» **Text section**:
----------

Infant Symptoms are Often Misdiagnosed as GERD

Infants in the newborn intensive care unit (NICU) are often diagnosed with gastroesophageal reflux disease (GERD); however, symptoms such as back arching and irritability are non-specific and may not be associated with GERD events. This issue is important as gastroesophageal reflux (GER) is a normal physiological process which often does not correlate with GERD symptoms. The authors of this study used the technique of 24-hour pH / impedance monitoring to determine if symptoms of infant back arching and irritability were associated with acidic GERD.

----------

» **Data listing**:
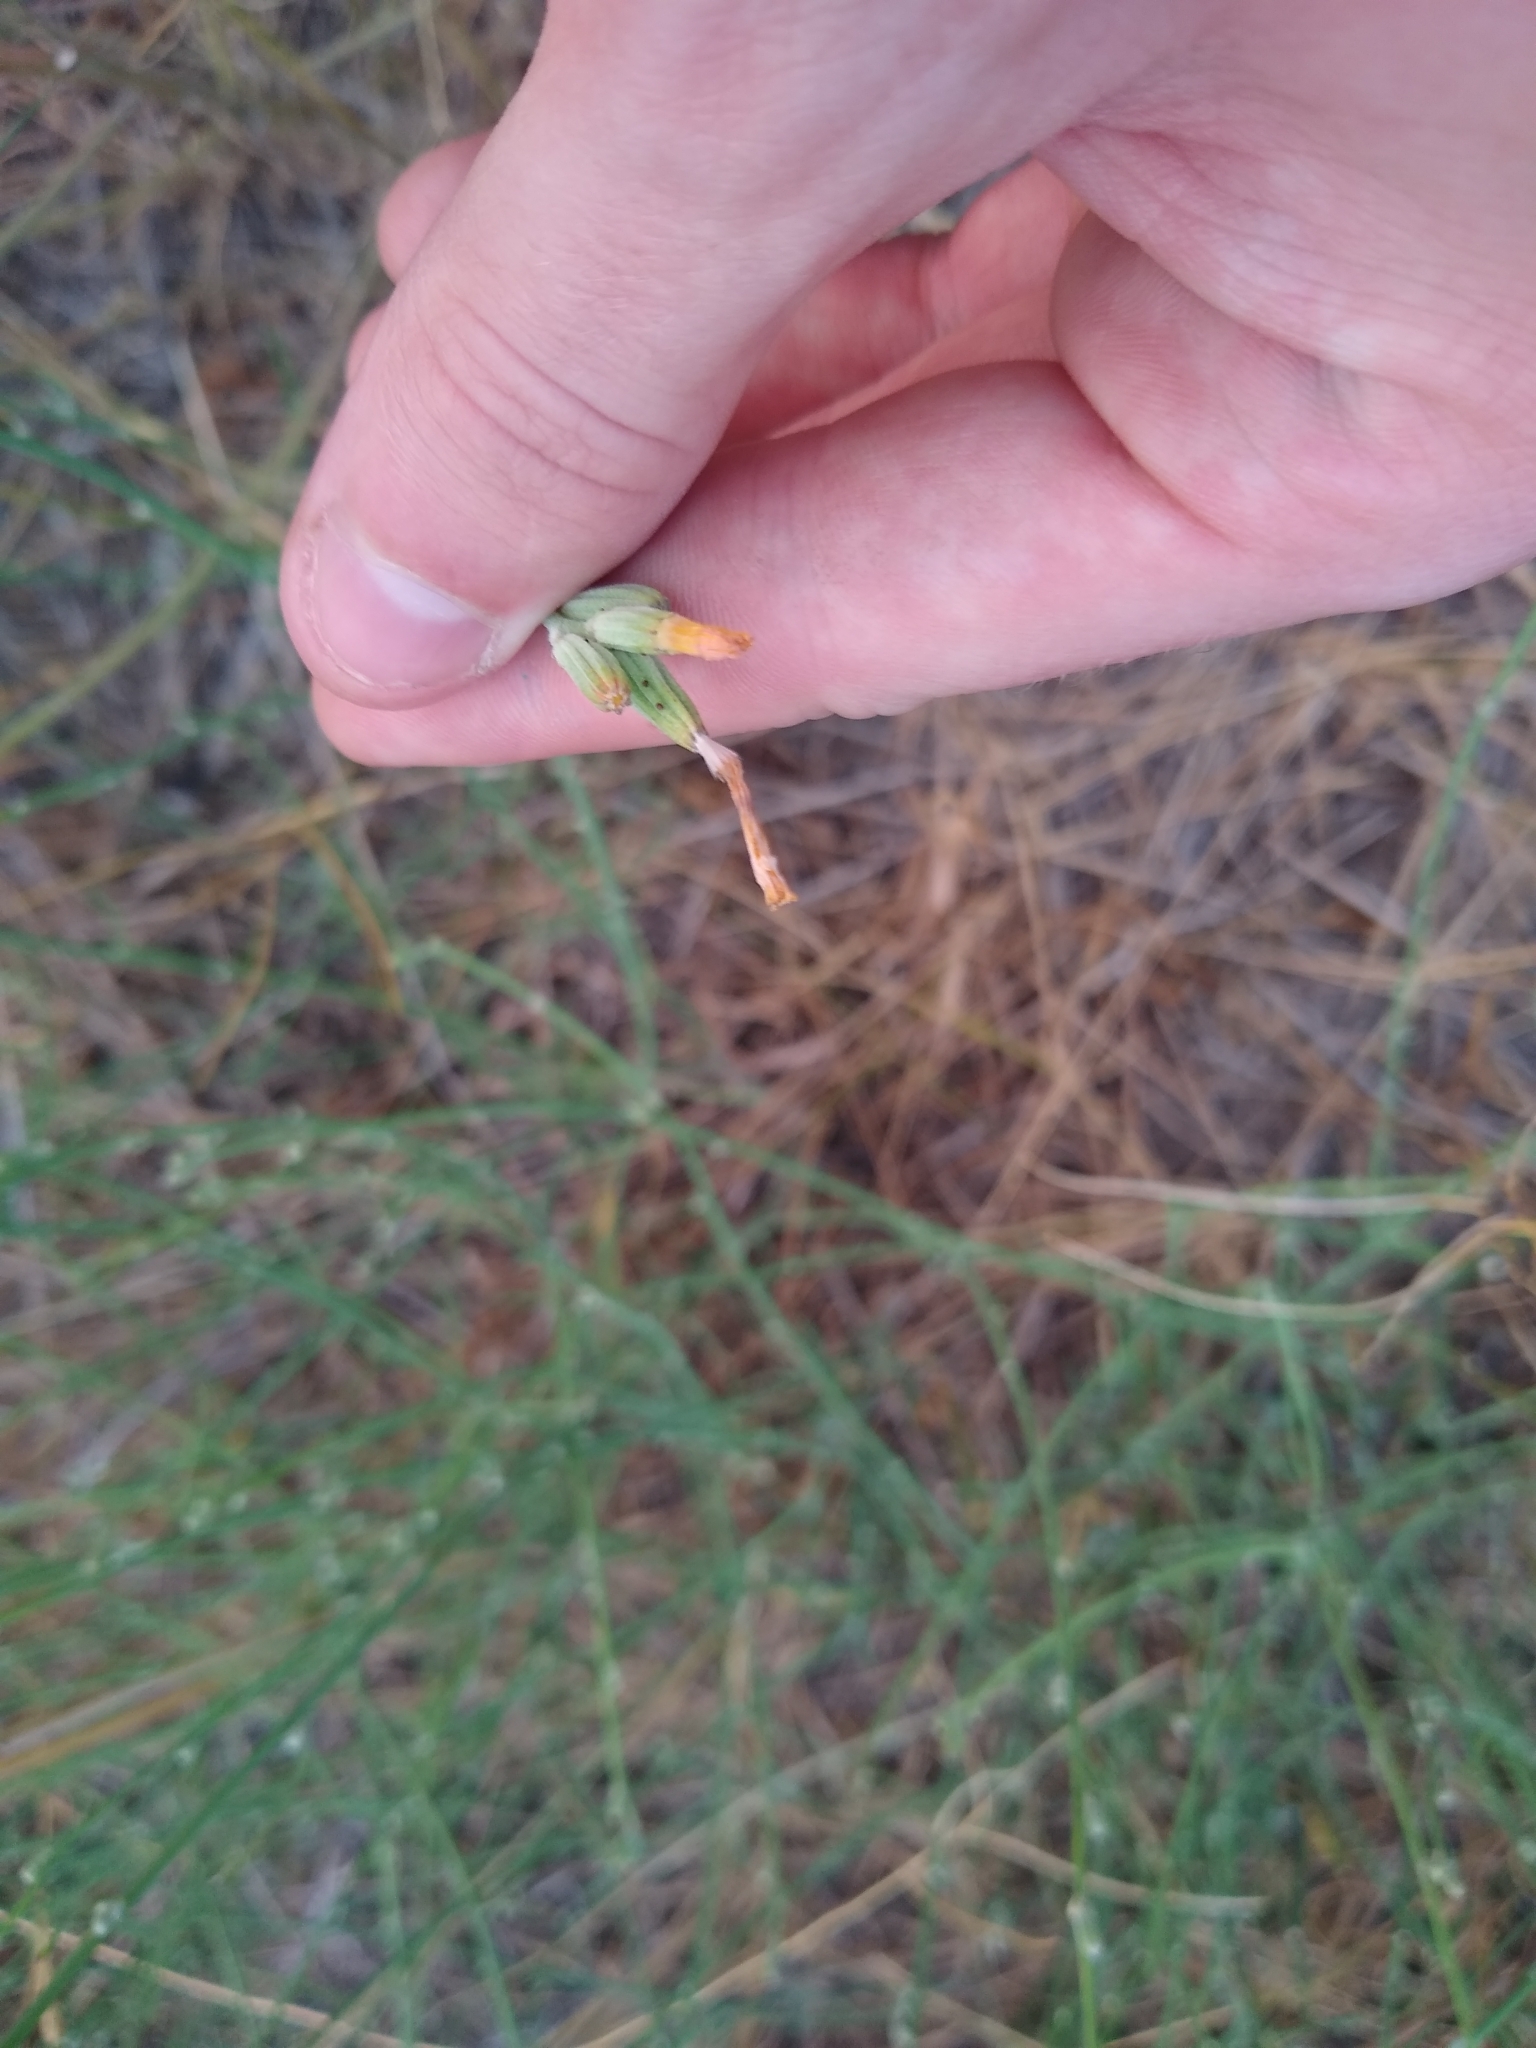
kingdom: Plantae
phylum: Tracheophyta
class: Magnoliopsida
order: Asterales
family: Asteraceae
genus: Chondrilla
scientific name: Chondrilla juncea
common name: Skeleton weed
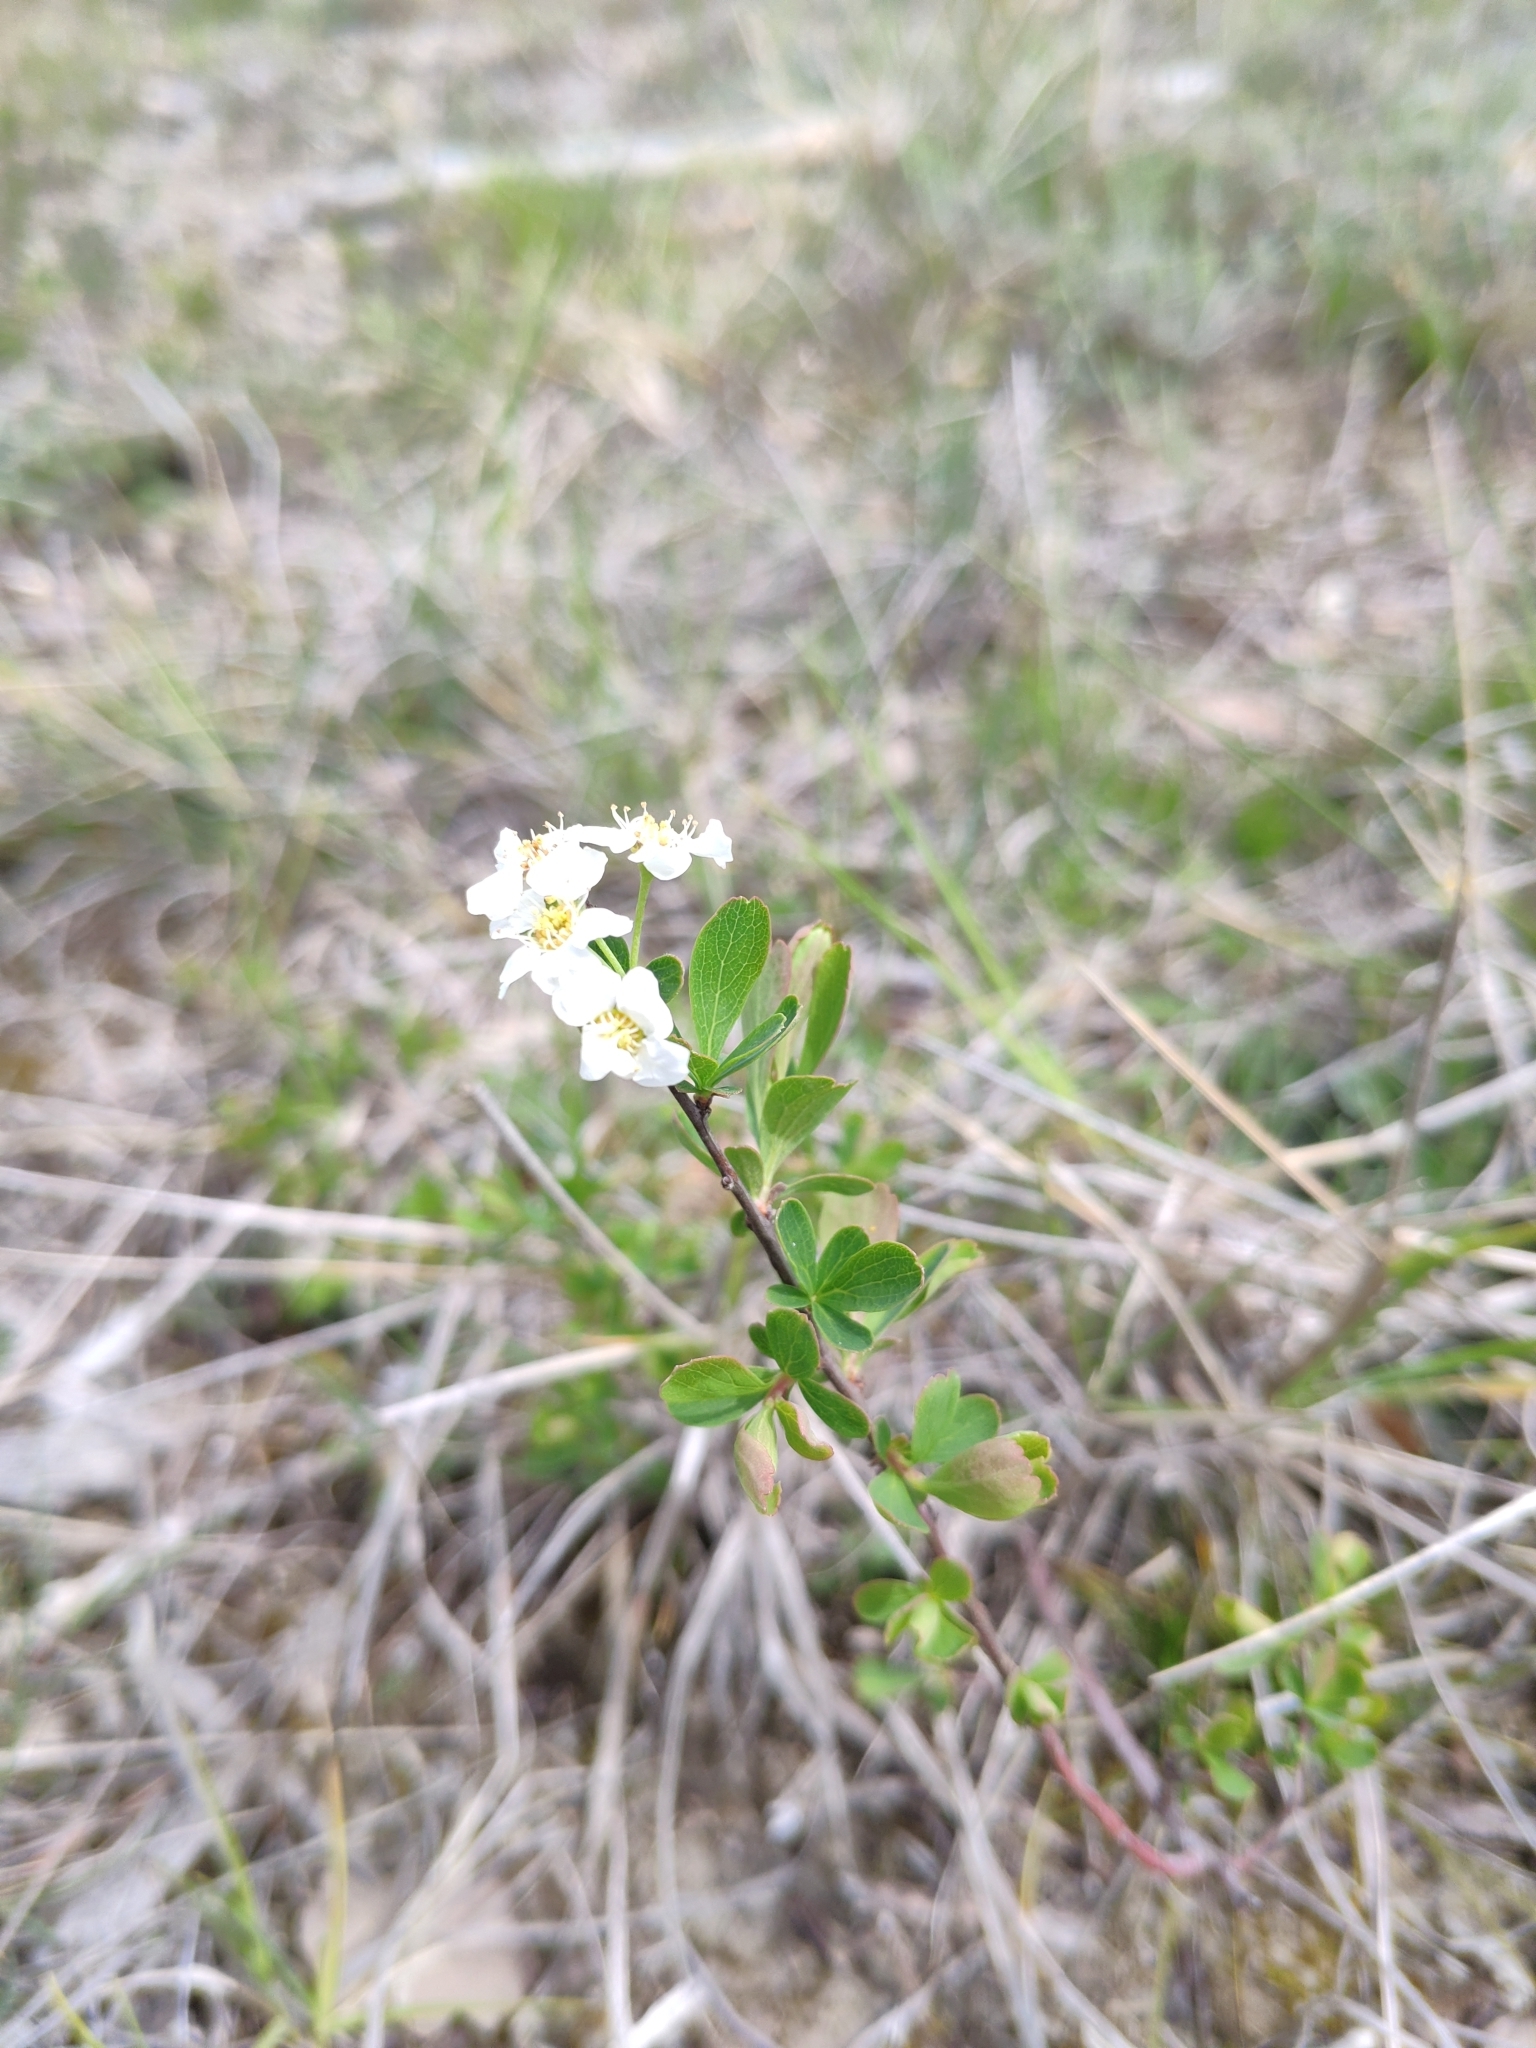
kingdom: Plantae
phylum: Tracheophyta
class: Magnoliopsida
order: Rosales
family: Rosaceae
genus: Spiraea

----------

» **Aim of the task**: Carry on the text about infant symptoms misdiagnosed as GERD, beginning after its last sentence.

» **Task answer**:
This retrospective study from a U.S. tertiary children’s hospital evaluated all pH / impedance probe studies done at their institution over an 8-year period. All included studies had a minimum of 18 hours of recorded data. Infants older than 52 weeks postmenstrual age, infants on proton pump inhibitor therapy at the time of the pH-impedance study, and infants with no outcome data at one year were excluded. All included infants in the study underwent chest radiography to confirm probe placement, and all studies occurred with patients in the supine position. An infant in the study was considered to have frequent arching and irritability if greater than 72 such events occurred during a typical pH / impedance probe study. Symptom-associated probability between infant symptoms and documented GER events was determined by the Fischer Exact Test, and any acid GER event or bolus event occurring 2 minutes before a symptom of arching and irritability was considered a related GERD event.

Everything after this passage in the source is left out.